Yes again people my P's laid more eggs.

Thank you Thank you Ill be here all week. Well I guess this means I need more tanks.

Here are pics from this batch and a little from the 4 week old fry. And my 30 gallon fry tank.


----------



## mashunter18 (Jan 2, 2004)

Cool dude, I guess you have one oddball extra in their huh??


----------



## Slim (Jan 9, 2005)

What are you talking about oddball extra?


----------



## mashunter18 (Jan 2, 2004)

Looks to me like this is supposed to be the parents?????The top picture

3 fish, I assume one doesnt spawn, an extra,?????


----------



## WorldBelow07 (Dec 16, 2004)

gangbang?


----------



## Slim (Jan 9, 2005)

mashunter18 said:


> Looks to me like this is supposed to be the parents?????The top picture
> 
> 3 fish, I assume one doesnt spawn, an extra,?????
> [snapback]1069588[/snapback]​


Actually their are 7 P's in there they are all behind the 3 in front. The tanks just a little bigger than what it looks like in the pic sorry man. And it wasnt an oddball pic, I put it in their to show my tank setup, Top tank mother tank and fry tank #1 below.


----------



## mashunter18 (Jan 2, 2004)

o.k, cool slim, that is a nice set up, I thought it was 2 pictures.

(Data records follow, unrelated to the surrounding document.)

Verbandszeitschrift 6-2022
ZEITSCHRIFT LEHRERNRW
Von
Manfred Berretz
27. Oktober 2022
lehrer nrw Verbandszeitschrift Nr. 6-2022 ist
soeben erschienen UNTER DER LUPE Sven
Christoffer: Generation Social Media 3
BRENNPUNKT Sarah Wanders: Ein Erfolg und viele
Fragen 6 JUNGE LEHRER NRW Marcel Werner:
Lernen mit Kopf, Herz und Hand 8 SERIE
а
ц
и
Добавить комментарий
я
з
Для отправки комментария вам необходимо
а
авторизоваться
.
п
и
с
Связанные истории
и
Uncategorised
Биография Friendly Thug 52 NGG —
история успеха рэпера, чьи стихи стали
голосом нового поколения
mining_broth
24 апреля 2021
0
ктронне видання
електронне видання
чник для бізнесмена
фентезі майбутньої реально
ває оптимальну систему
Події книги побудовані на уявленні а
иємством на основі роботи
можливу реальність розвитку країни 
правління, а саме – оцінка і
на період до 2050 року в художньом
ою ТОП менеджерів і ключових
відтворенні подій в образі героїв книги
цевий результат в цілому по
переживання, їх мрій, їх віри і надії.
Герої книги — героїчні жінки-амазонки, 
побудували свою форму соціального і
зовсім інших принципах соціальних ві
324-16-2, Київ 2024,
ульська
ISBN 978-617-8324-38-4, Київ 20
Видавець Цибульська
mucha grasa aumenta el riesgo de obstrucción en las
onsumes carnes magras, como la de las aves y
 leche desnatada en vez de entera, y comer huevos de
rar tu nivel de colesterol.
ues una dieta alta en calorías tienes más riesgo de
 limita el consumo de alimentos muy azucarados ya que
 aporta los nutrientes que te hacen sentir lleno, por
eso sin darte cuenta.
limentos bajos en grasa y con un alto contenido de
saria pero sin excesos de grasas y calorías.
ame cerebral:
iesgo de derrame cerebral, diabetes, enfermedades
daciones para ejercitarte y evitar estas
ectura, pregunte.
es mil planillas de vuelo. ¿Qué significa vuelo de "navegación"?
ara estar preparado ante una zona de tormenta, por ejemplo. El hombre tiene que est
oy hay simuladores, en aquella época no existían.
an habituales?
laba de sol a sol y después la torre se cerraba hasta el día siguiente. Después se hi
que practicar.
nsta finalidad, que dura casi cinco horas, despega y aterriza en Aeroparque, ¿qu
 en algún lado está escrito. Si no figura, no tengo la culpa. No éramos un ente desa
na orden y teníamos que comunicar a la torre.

My oddball comment wasnt anything bad man, I was just saying you had one fish that wasnt spawning cause I thought there was only 3, I thought you had a pair and an extra.

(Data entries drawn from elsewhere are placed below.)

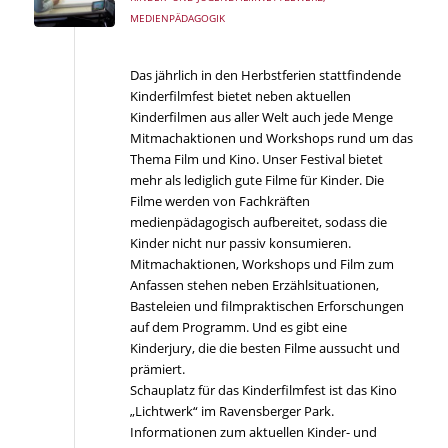
MEDIENPÄDAGOGIK
Das jährlich in den Herbstferien stattfindende
Kinderfilmfest bietet neben aktuellen
Kinderfilmen aus aller Welt auch jede Menge
Mitmachaktionen und Workshops rund um das
Thema Film und Kino. Unser Festival bietet
mehr als lediglich gute Filme für Kinder. Die
Filme werden von Fachkräften
medienpädagogisch aufbereitet, sodass die
Kinder nicht nur passiv konsumieren.
Mitmachaktionen, Workshops und Film zum
Anfassen stehen neben Erzählsituationen,
Basteleien und filmpraktischen Erforschungen
auf dem Programm. Und es gibt eine
Kinderjury, die die besten Filme aussucht und
prämiert.
Schauplatz für das Kinderfilmfest ist das Kino
„Lichtwerk“ im Ravensberger Park.
Informationen zum aktuellen Kinder- und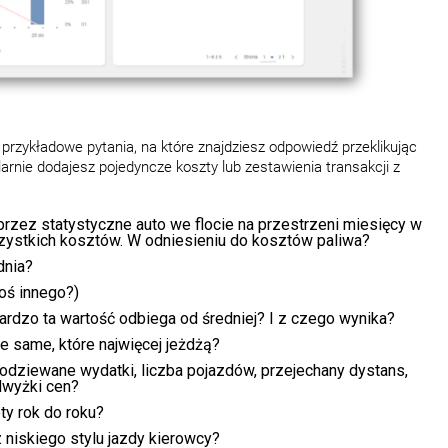
przykładowe pytania, na które znajdziesz odpowiedź przeklikując
ularnie dodajesz pojedyncze koszty lub zestawienia transakcji z
rzez statystyczne auto we flocie na przestrzeni miesięcy w
szystkich kosztów. W odniesieniu do kosztów paliwa?
dnia?
coś innego?)
ardzo ta wartość odbiega od średniej? I z czego wynika?
e same, które najwięcej jeżdżą?
dziewane wydatki, liczba pojazdów, przejechany dystans,
dwyżki cen?
ty rok do roku?
niskiego stylu jazdy kierowcy?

Just like mine I have 3 pair and an extra, the oddball.......lol....

looks like you have a nice system in place.


----------



## Slim (Jan 9, 2005)

No offense takin man just replying to your coment, sorry if I came off wrong.

I have 7 total in my tank I have 1 breeding pair as of right now i have 2 other females I know of that are trying to breed with the male but he wont let them. He only breeds with the largest female. I also know I have 2 other males for sure of but I believe they are to small to breed yet. Yes they are 6 inches but I believe that my P's have to be bigger than that to breed for some odd reason. I know of people on P-fury that have likke 5 inch P's breeding but mine dont show any sign off breeding at that size. Not till about 7 inches do they in my tank.


----------



## mantis (May 16, 2003)

nice pics man!

More fry tanks hey? It can get out of hand pretty quick.


----------



## nubsmoke (Feb 4, 2004)

mantis said:


> nice pics man!
> 
> More fry tanks hey? It can get out of hand pretty quick.:laugh:
> [snapback]1070598[/snapback]​


I think I bought a new tank every spawn, and I still don't have enough! You hate to mix fry of different ages so you just buy more tanks. Good luck with your spawns!


----------



## Slim (Jan 9, 2005)

I actually have 3 tanks one is not in the picture. I have a 10 gallon fry tank in my bedroom.


----------